[Data extracted from a collection]
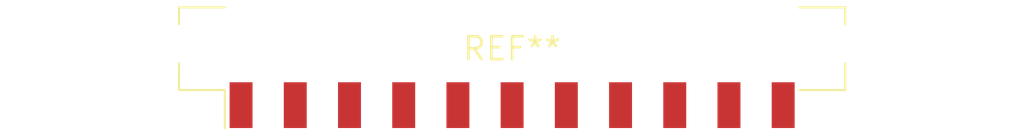
<source format=kicad_pcb>
(kicad_pcb (version 20240108) (generator pcbnew)

  (general
    (thickness 1.6)
  )

  (paper "A4")
  (layers
    (0 "F.Cu" signal)
    (31 "B.Cu" signal)
    (32 "B.Adhes" user "B.Adhesive")
    (33 "F.Adhes" user "F.Adhesive")
    (34 "B.Paste" user)
    (35 "F.Paste" user)
    (36 "B.SilkS" user "B.Silkscreen")
    (37 "F.SilkS" user "F.Silkscreen")
    (38 "B.Mask" user)
    (39 "F.Mask" user)
    (40 "Dwgs.User" user "User.Drawings")
    (41 "Cmts.User" user "User.Comments")
    (42 "Eco1.User" user "User.Eco1")
    (43 "Eco2.User" user "User.Eco2")
    (44 "Edge.Cuts" user)
    (45 "Margin" user)
    (46 "B.CrtYd" user "B.Courtyard")
    (47 "F.CrtYd" user "F.Courtyard")
    (48 "B.Fab" user)
    (49 "F.Fab" user)
    (50 "User.1" user)
    (51 "User.2" user)
    (52 "User.3" user)
    (53 "User.4" user)
    (54 "User.5" user)
    (55 "User.6" user)
    (56 "User.7" user)
    (57 "User.8" user)
    (58 "User.9" user)
  )

  (setup
    (pad_to_mask_clearance 0)
    (pcbplotparams
      (layerselection 0x00010fc_ffffffff)
      (plot_on_all_layers_selection 0x0000000_00000000)
      (disableapertmacros false)
      (usegerberextensions false)
      (usegerberattributes false)
      (usegerberadvancedattributes false)
      (creategerberjobfile false)
      (dashed_line_dash_ratio 12.000000)
      (dashed_line_gap_ratio 3.000000)
      (svgprecision 4)
      (plotframeref false)
      (viasonmask false)
      (mode 1)
      (useauxorigin false)
      (hpglpennumber 1)
      (hpglpenspeed 20)
      (hpglpendiameter 15.000000)
      (dxfpolygonmode false)
      (dxfimperialunits false)
      (dxfusepcbnewfont false)
      (psnegative false)
      (psa4output false)
      (plotreference false)
      (plotvalue false)
      (plotinvisibletext false)
      (sketchpadsonfab false)
      (subtractmaskfromsilk false)
      (outputformat 1)
      (mirror false)
      (drillshape 1)
      (scaleselection 1)
      (outputdirectory "")
    )
  )

  (net 0 "")

  (footprint "Molex_Micro-Fit_3.0_43650-1121_1x11_P3.00mm_Vertical" (layer "F.Cu") (at 0 0))

)

</source>
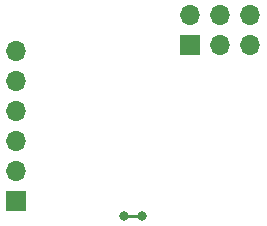
<source format=gbr>
%TF.GenerationSoftware,KiCad,Pcbnew,6.0.0-d3dd2cf0fa~116~ubuntu20.04.1*%
%TF.CreationDate,2022-01-27T11:36:15+01:00*%
%TF.ProjectId,ex00,65783030-2e6b-4696-9361-645f70636258,rev?*%
%TF.SameCoordinates,Original*%
%TF.FileFunction,Copper,L2,Bot*%
%TF.FilePolarity,Positive*%
%FSLAX46Y46*%
G04 Gerber Fmt 4.6, Leading zero omitted, Abs format (unit mm)*
G04 Created by KiCad (PCBNEW 6.0.0-d3dd2cf0fa~116~ubuntu20.04.1) date 2022-01-27 11:36:15*
%MOMM*%
%LPD*%
G01*
G04 APERTURE LIST*
%TA.AperFunction,ComponentPad*%
%ADD10R,1.700000X1.700000*%
%TD*%
%TA.AperFunction,ComponentPad*%
%ADD11O,1.700000X1.700000*%
%TD*%
%TA.AperFunction,ViaPad*%
%ADD12C,0.800000*%
%TD*%
%TA.AperFunction,Conductor*%
%ADD13C,0.250000*%
%TD*%
G04 APERTURE END LIST*
D10*
%TO.P,J1,1,Pin_1*%
%TO.N,+5V*%
X61214000Y-89154000D03*
D11*
%TO.P,J1,2,Pin_2*%
%TO.N,GND*%
X61214000Y-86614000D03*
%TO.P,J1,3,Pin_3*%
%TO.N,/MCU_TX*%
X61214000Y-84074000D03*
%TO.P,J1,4,Pin_4*%
%TO.N,/MCU_RX*%
X61214000Y-81534000D03*
%TO.P,J1,5,Pin_5*%
%TO.N,Net-(C3-Pad1)*%
X61214000Y-78994000D03*
%TO.P,J1,6,Pin_6*%
%TO.N,unconnected-(J1-Pad6)*%
X61214000Y-76454000D03*
%TD*%
D10*
%TO.P,J2,1,MISO*%
%TO.N,/MISO*%
X75946000Y-75946000D03*
D11*
%TO.P,J2,2,VCC*%
%TO.N,+5V*%
X75946000Y-73406000D03*
%TO.P,J2,3,SCK*%
%TO.N,/SCK*%
X78486000Y-75946000D03*
%TO.P,J2,4,MOSI*%
%TO.N,/LED_3{slash}MOSI*%
X78486000Y-73406000D03*
%TO.P,J2,5,~{RST}*%
%TO.N,/~{RESET}*%
X81026000Y-75946000D03*
%TO.P,J2,6,GND*%
%TO.N,GND*%
X81026000Y-73406000D03*
%TD*%
D12*
%TO.N,GND*%
X71882000Y-90424000D03*
X70358000Y-90424000D03*
%TD*%
D13*
%TO.N,GND*%
X71882000Y-90424000D02*
X70358000Y-90424000D01*
%TD*%
M02*

</source>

§ Assignment:
If a record contains a picture, drop the picture and repeat the rest exactly.

§ Your response:
<source format=kicad_pcb>
(kicad_pcb (version 20240108) (generator pcbnew)

  (general
    (thickness 1.6)
  )

  (paper "A4")
  (layers
    (0 "F.Cu" signal)
    (31 "B.Cu" signal)
    (32 "B.Adhes" user "B.Adhesive")
    (33 "F.Adhes" user "F.Adhesive")
    (34 "B.Paste" user)
    (35 "F.Paste" user)
    (36 "B.SilkS" user "B.Silkscreen")
    (37 "F.SilkS" user "F.Silkscreen")
    (38 "B.Mask" user)
    (39 "F.Mask" user)
    (40 "Dwgs.User" user "User.Drawings")
    (41 "Cmts.User" user "User.Comments")
    (42 "Eco1.User" user "User.Eco1")
    (43 "Eco2.User" user "User.Eco2")
    (44 "Edge.Cuts" user)
    (45 "Margin" user)
    (46 "B.CrtYd" user "B.Courtyard")
    (47 "F.CrtYd" user "F.Courtyard")
    (48 "B.Fab" user)
    (49 "F.Fab" user)
    (50 "User.1" user)
    (51 "User.2" user)
    (52 "User.3" user)
    (53 "User.4" user)
    (54 "User.5" user)
    (55 "User.6" user)
    (56 "User.7" user)
    (57 "User.8" user)
    (58 "User.9" user)
  )

  (setup
    (pad_to_mask_clearance 0)
    (pcbplotparams
      (layerselection 0x00010fc_ffffffff)
      (plot_on_all_layers_selection 0x0000000_00000000)
      (disableapertmacros false)
      (usegerberextensions false)
      (usegerberattributes false)
      (usegerberadvancedattributes false)
      (creategerberjobfile false)
      (dashed_line_dash_ratio 12.000000)
      (dashed_line_gap_ratio 3.000000)
      (svgprecision 4)
      (plotframeref false)
      (viasonmask false)
      (mode 1)
      (useauxorigin false)
      (hpglpennumber 1)
      (hpglpenspeed 20)
      (hpglpendiameter 15.000000)
      (dxfpolygonmode false)
      (dxfimperialunits false)
      (dxfusepcbnewfont false)
      (psnegative false)
      (psa4output false)
      (plotreference false)
      (plotvalue false)
      (plotinvisibletext false)
      (sketchpadsonfab false)
      (subtractmaskfromsilk false)
      (outputformat 1)
      (mirror false)
      (drillshape 1)
      (scaleselection 1)
      (outputdirectory "")
    )
  )

  (net 0 "")

  (footprint "Molex_Micro-Fit_3.0_43650-1121_1x11_P3.00mm_Vertical" (layer "F.Cu") (at 0 0))

)

</source>
<source format=gbr>
%TF.GenerationSoftware,KiCad,Pcbnew,6.0.0-d3dd2cf0fa~116~ubuntu20.04.1*%
%TF.CreationDate,2022-01-27T11:36:15+01:00*%
%TF.ProjectId,ex00,65783030-2e6b-4696-9361-645f70636258,rev?*%
%TF.SameCoordinates,Original*%
%TF.FileFunction,Copper,L2,Bot*%
%TF.FilePolarity,Positive*%
%FSLAX46Y46*%
G04 Gerber Fmt 4.6, Leading zero omitted, Abs format (unit mm)*
G04 Created by KiCad (PCBNEW 6.0.0-d3dd2cf0fa~116~ubuntu20.04.1) date 2022-01-27 11:36:15*
%MOMM*%
%LPD*%
G01*
G04 APERTURE LIST*
%TA.AperFunction,ComponentPad*%
%ADD10R,1.700000X1.700000*%
%TD*%
%TA.AperFunction,ComponentPad*%
%ADD11O,1.700000X1.700000*%
%TD*%
%TA.AperFunction,ViaPad*%
%ADD12C,0.800000*%
%TD*%
%TA.AperFunction,Conductor*%
%ADD13C,0.250000*%
%TD*%
G04 APERTURE END LIST*
D10*
%TO.P,J1,1,Pin_1*%
%TO.N,+5V*%
X61214000Y-89154000D03*
D11*
%TO.P,J1,2,Pin_2*%
%TO.N,GND*%
X61214000Y-86614000D03*
%TO.P,J1,3,Pin_3*%
%TO.N,/MCU_TX*%
X61214000Y-84074000D03*
%TO.P,J1,4,Pin_4*%
%TO.N,/MCU_RX*%
X61214000Y-81534000D03*
%TO.P,J1,5,Pin_5*%
%TO.N,Net-(C3-Pad1)*%
X61214000Y-78994000D03*
%TO.P,J1,6,Pin_6*%
%TO.N,unconnected-(J1-Pad6)*%
X61214000Y-76454000D03*
%TD*%
D10*
%TO.P,J2,1,MISO*%
%TO.N,/MISO*%
X75946000Y-75946000D03*
D11*
%TO.P,J2,2,VCC*%
%TO.N,+5V*%
X75946000Y-73406000D03*
%TO.P,J2,3,SCK*%
%TO.N,/SCK*%
X78486000Y-75946000D03*
%TO.P,J2,4,MOSI*%
%TO.N,/LED_3{slash}MOSI*%
X78486000Y-73406000D03*
%TO.P,J2,5,~{RST}*%
%TO.N,/~{RESET}*%
X81026000Y-75946000D03*
%TO.P,J2,6,GND*%
%TO.N,GND*%
X81026000Y-73406000D03*
%TD*%
D12*
%TO.N,GND*%
X71882000Y-90424000D03*
X70358000Y-90424000D03*
%TD*%
D13*
%TO.N,GND*%
X71882000Y-90424000D02*
X70358000Y-90424000D01*
%TD*%
M02*

</source>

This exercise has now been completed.